To support good governance, there should usually be at least three levels of assurance provided for the individual or group that holds ultimate accountability. In large or complex programmes, there can be four or more levels.

Multiple levels may be provided by organisational functions and independent bodies, depending on:

• the organisation’s governance arrangements
• the scale, complexity and profile of the work
• the agreed risk appetite and tolerance for the programme or project

In major programmes, assurance is often provided for several senior roles or key stakeholders, for example:

• a project director for a constituent project
• the senior responsible owner (SRO) for the programme
• the sponsoring department or portfolio board

When you look across the whole programme, it may appear that there are many levels of assurance.

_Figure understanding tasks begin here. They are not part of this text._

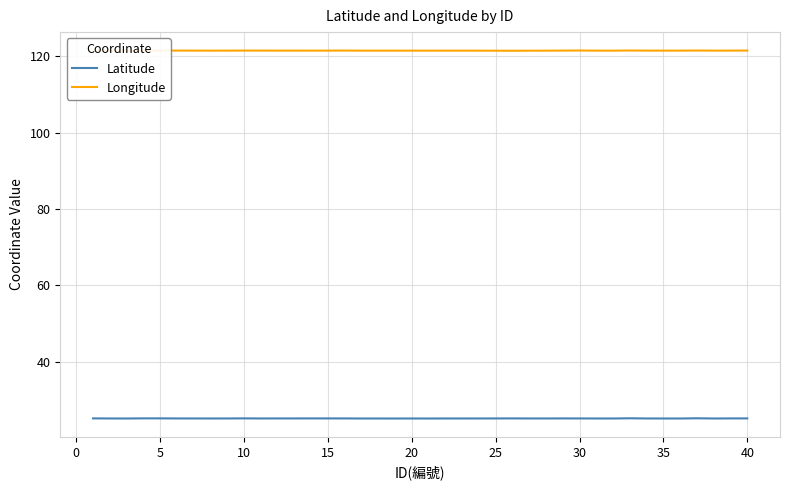

Which series has the largest total across all categories?

Longitude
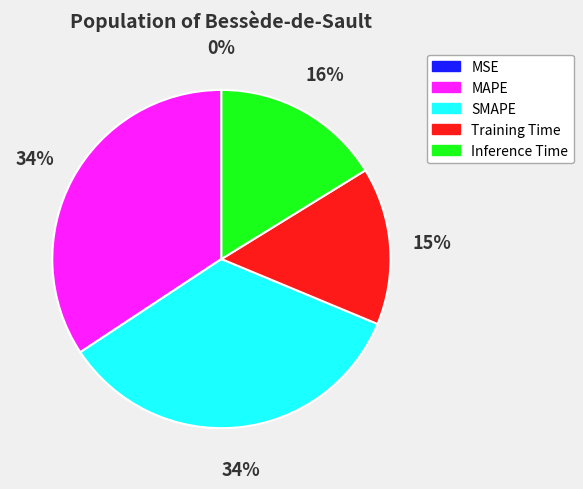

Do MAPE and Training Time together represent more than half of the pie?

No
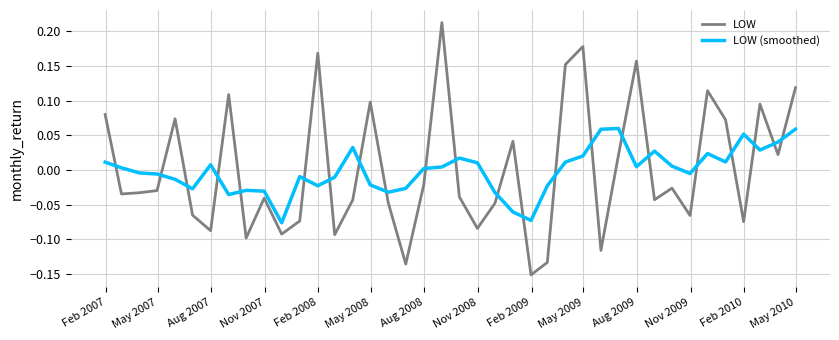

How many categories are shown in the chart?

40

In practice, these are separate assurance structures for different accountabilities and interests.

Each assurance level should be:

• clear about who they are providing assurance to and for what purpose
• coordinated, so activity is proportionate, scheduled sensibly and integrated
• non‑duplicative, so different providers do not ask for the same evidence in slightly different forms

If you are designing assurance for a programme or project, your task is to make these levels work together. That means planning assurance alongside governance, risk and control from the start, not bolting it on later.

What you can do next

Whether you are an SRO, project lead, member of a sponsoring body or member of a functional team, you can:

• map who is providing assurance to whom, and at what level, to spot overlaps and gaps
• use The Teal Book and Orange Book to test whether your approach is proportionate to the risks and aligned with functional standards and Managing Public Money
• involve assurance providers early when planning major milestones or gates

Assurance is not just a requirement. It is one of the most practical tools you have to improve delivery, protect outcomes and provide confidence to those who are ultimately accountable for spending public money.